Thursday, May 3, 2012

Repelled Water Repellant

I’m still doing battle with the backlight weatherstripping trying to keep out the rainwater. I thought I might have beaten it with last night’s application of silicone to the outside bottom corner, but a subsequent thunderstorm resulted in puddles on the inside of the car again. I’ll have to go at it with the blowing air and soapy water next.

The other Ringo repair I undertook last night was the replacement of the Pittman arm bushing bolt. I didn’t like the way the original one went on when I replaced the bushing, so the last time I was at the Corvair Ranch, I bought a GUP bolt with a new nut from Jeff. This one seemed to go together much better.

Meanwhile, Victoria kept up the enthusiastic work on Luna by applying a few coats of medium blue metallic paint over the previously primered rust spots. Next on Luna’s list is getting her up on jackstands and inspecting the brake system.

Wednesday, May 2, 2012

Working Side by Side

Last night Victoria commenced work on her convertible. She’s currently trying out the name Luna since the family rejected her first choice, Dudley. Our intention at this point is to stop the current rust growth and make the car drivable for the summer with the serious bodywork to take place late-fall and throughout the winter. With that in mind, she attacked the bubbling paint and exposed rust spots with a wire wheel and then coated them with Rusty Metal Primer in preparation for a couple coats of hopefully-close metallic blue.

Just for kicks, I rubbed out a small patch on Luna’s lower fender to see what kind of shine could be brought back, and we were pleasantly surprised with the gloss. So much so, that once the newly painted spots are safely cured, Victoria will break out the buffer and pretty up Luna’s entire body. In addition to rust-stopping, we’ll need to install a battery and four new tires, make sure the brakes are up to snuff, and get all the electricals functioning. I had her plug the battery charger onto the old, dead battery and it put out enough power to do a light check. Fortunately, more circuits worked than not, but we’ll still have some sleuthing ahead of us before everything that blinks and shines are doing just that.
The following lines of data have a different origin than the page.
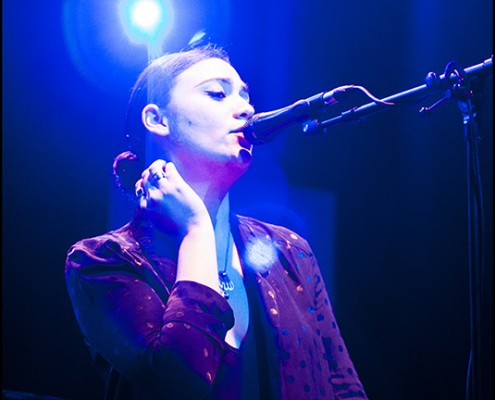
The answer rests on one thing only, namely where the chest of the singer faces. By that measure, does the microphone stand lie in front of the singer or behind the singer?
in front

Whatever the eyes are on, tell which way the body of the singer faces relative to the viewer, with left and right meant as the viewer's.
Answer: facing the viewer and to the right of the viewer

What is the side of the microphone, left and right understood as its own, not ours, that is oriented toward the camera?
left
Meanwhile, I had some odds and ends on Ringo I needed to address. During my drive home yesterday, I noticed the engine was pinging. When I put a timing light on it, I found the timing had moved about six degrees advanced. I hadn’t gotten the hold-down nut tight enough and the distributor had rotated on its own. I spun it back where it belonged and cranked down on the loose nut. Because there was still some vibration at highway speeds, I swapped another wheel from Heidi onto the right rear of Ringo. Also, when I installed the replacement muffler, it was touching the heat shield. I decided to bend the shield back so there was no contact. Finally, there’s still water coming the corner of the backlight, so I ran silicone across the entire inside bottom joint of the weatherstrip-to-body joint. While the vibration was less during this morning’s commute, there was still water inside the backlight after last night’s rains. I’ll be getting out the soapy water and air blower again. I’m to the point where I’ll have to start applying the black silicone to the outside of the window.

Finally, I was able to complete a task and strike it from Glinda's To-Do list. I rebuilt the wiper switch and now it works swimmingly. I forced back the swagings, cleaned and lubricated the contacts, put the assembly back together, and swaged it snug. After installation, a quick test proved the success.